This is an interesting article and harkens back to past posts I’ve made on the credit crunch and finance industry in Australia.
Australian finance industry participants have operated in a cone of silence for years. Ever since de-regulation in the late `80’s, banking and finance in this country has become a more and more exclusive environment. You’re either a member of an elite club, ie: one of the majors, or you’re on the outer looking in. Some of those who wound up on the outer, such as St George, Suncorp, Bank of Queensland to mention a couple, decided they wanted in and so went around buying up the odd outsider, eventually getting big enough to qualify for membership. The divide these days is as broad as it’s ever been. The only barrier to it becoming a yawning chasm is the ‘Four Pillars’ policy.

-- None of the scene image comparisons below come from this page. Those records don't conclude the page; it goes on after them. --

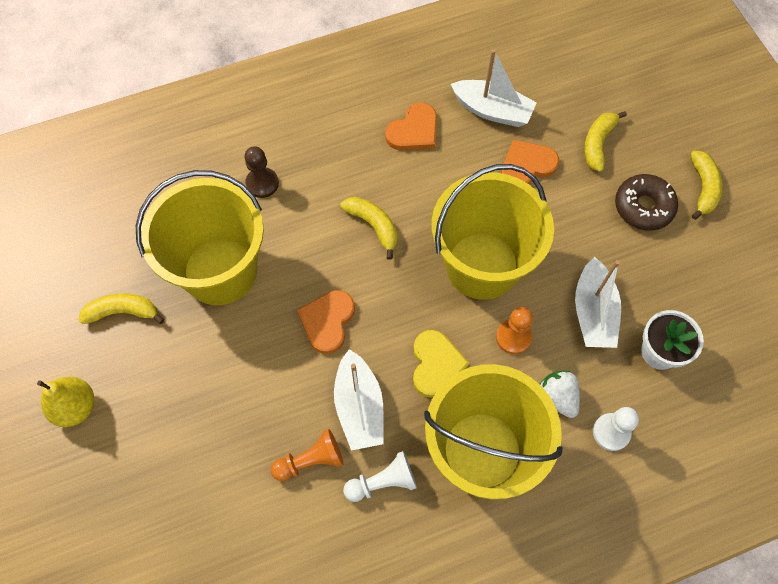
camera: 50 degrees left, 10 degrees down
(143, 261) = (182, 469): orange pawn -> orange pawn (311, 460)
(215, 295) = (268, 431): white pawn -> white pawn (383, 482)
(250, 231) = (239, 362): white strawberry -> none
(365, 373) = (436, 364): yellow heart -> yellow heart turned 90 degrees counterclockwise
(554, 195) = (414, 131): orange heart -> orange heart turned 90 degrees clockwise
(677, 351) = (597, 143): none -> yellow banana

Google ‘four pillars policy’ and you’ll get a slew of stories over the past decade where each of the four pillars – Commonwealth Bank, ANZ, Westpac and NAB – will complain bitterly about it, or in the case of the CBA, praise it. Each has a rationale for it’s position. I find it extraordinary that this four pillars policy can still exist in an environment where market forces are mooted to be the be-all and end-all in self-regulation of any industry. Former governor of the Reserve Bank of Australia, Ian Macfarlane said as much. If indeed that is the case, why then does the four pillars policy still exist?
I’d suggest that the four pillars still exist as a regulatory mechanism, as opposed to a market restraint. It’s both, clearly, but primarily, I’d say it’s a regulatory mechanism because it limits the capacity of each pillar to grow. That has to be a good thing in the longer run. Were the policy not in place, Australian finance would be dominated by either a monopoly or duopoly of major institutions of massive capacity and by inference, control over the industry. When one considers the difficulties each pillar has managed to expose themselves to in relation to the US sub-prime business, most of which have only been alluded to through higher than RBA-sanctioned rate rises over recent months, it doesn’t take much imagination to consider the depths to which a truly massive finance house could fall were such a beast allowed to exist.

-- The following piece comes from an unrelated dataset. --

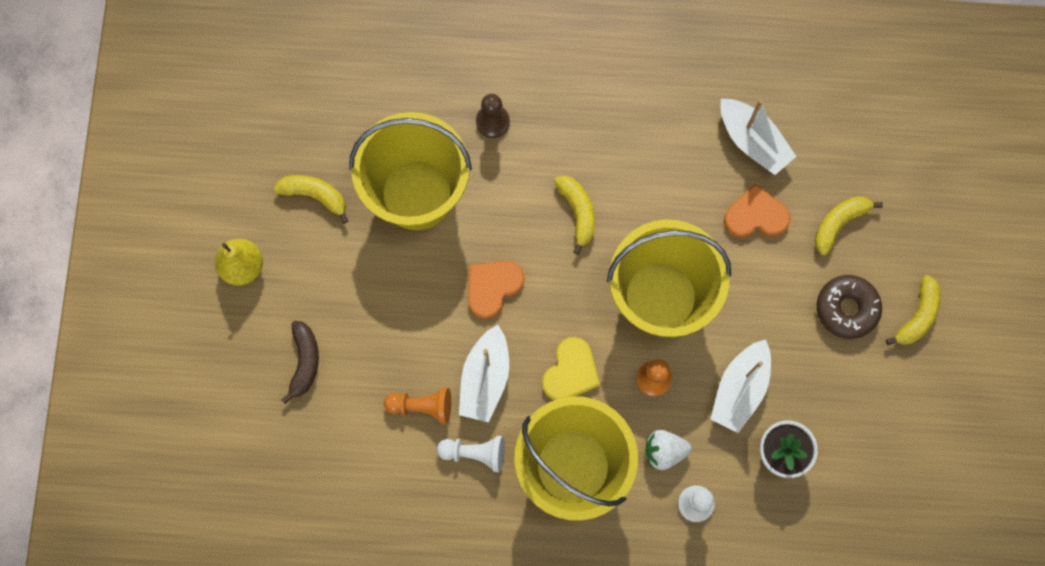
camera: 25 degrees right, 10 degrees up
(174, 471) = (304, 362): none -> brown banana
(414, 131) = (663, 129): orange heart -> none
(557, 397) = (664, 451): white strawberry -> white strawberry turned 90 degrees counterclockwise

So, my question is, why do we still have a regulatory body in the Australian Prudential Regulatory Authority, if major finance houses which said body is meant to be keeping a prudential eye on, as it’s name implies, can manage to get themselves into difficulties which wind-up costing Australian tax-payers more than shareholders. We haven’t seen the real meat of the sub-prime fallout as yet, and may not for another twelve months or more. The hammer of monetary policy is currently being applied to the Australian economy, and utilised by the major finance houses as a vehicle to recover losses incurred through that crisis. Now we are starting to see the fruit of imprudent lending practices, or ‘investments’ by major finance houses into organisations like MFS, Centro and Allco starting to surface. Where has APRA been all this time?
Is it time for more reform in Australia’s domestic finance industry? Is it time to end the Four Pillars Policy? Is it time to bring in more relevant regulation to encourage prudency in financial dealings? I’m of the opinion that it’s past time. I wonder what others with more of an economic bent might think?